**Exercise aim:** Examine each line of the listing below. Copy those in which the string "Pilones" appears.

**Entries supplied:**

· · · ·

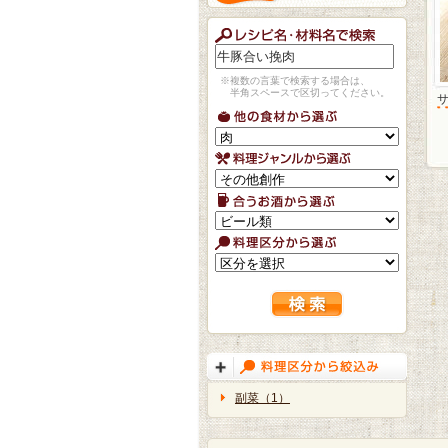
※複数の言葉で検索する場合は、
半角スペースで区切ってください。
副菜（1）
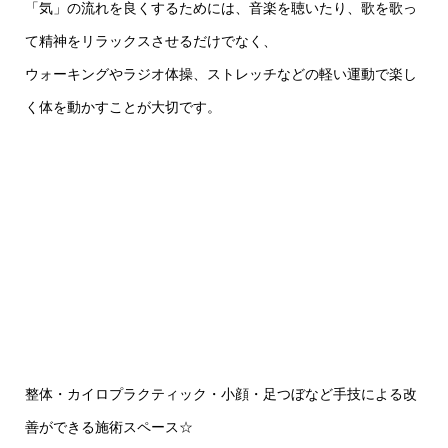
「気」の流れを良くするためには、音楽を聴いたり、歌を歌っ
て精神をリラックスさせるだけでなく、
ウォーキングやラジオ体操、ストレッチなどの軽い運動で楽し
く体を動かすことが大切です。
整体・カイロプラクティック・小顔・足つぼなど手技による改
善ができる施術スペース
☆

· · · ·

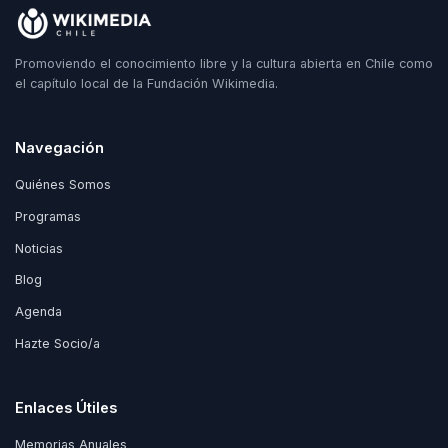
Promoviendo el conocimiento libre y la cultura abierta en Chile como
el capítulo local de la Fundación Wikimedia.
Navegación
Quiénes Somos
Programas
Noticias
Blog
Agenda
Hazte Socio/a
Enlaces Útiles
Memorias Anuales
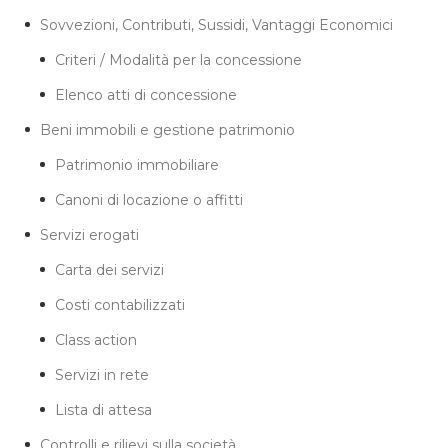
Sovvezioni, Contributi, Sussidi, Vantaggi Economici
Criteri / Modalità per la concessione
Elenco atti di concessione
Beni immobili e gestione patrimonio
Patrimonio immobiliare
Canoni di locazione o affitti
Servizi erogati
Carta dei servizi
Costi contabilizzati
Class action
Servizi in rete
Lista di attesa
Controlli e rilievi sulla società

· · · ·

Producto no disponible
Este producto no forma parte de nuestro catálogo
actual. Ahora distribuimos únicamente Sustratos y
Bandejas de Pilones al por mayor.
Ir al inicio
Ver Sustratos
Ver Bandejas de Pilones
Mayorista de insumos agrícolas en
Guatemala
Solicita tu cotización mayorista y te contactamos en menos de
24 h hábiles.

· · · ·

**Solution to this task:**
Bandejas de Pilones al por mayor.
Ver Bandejas de Pilones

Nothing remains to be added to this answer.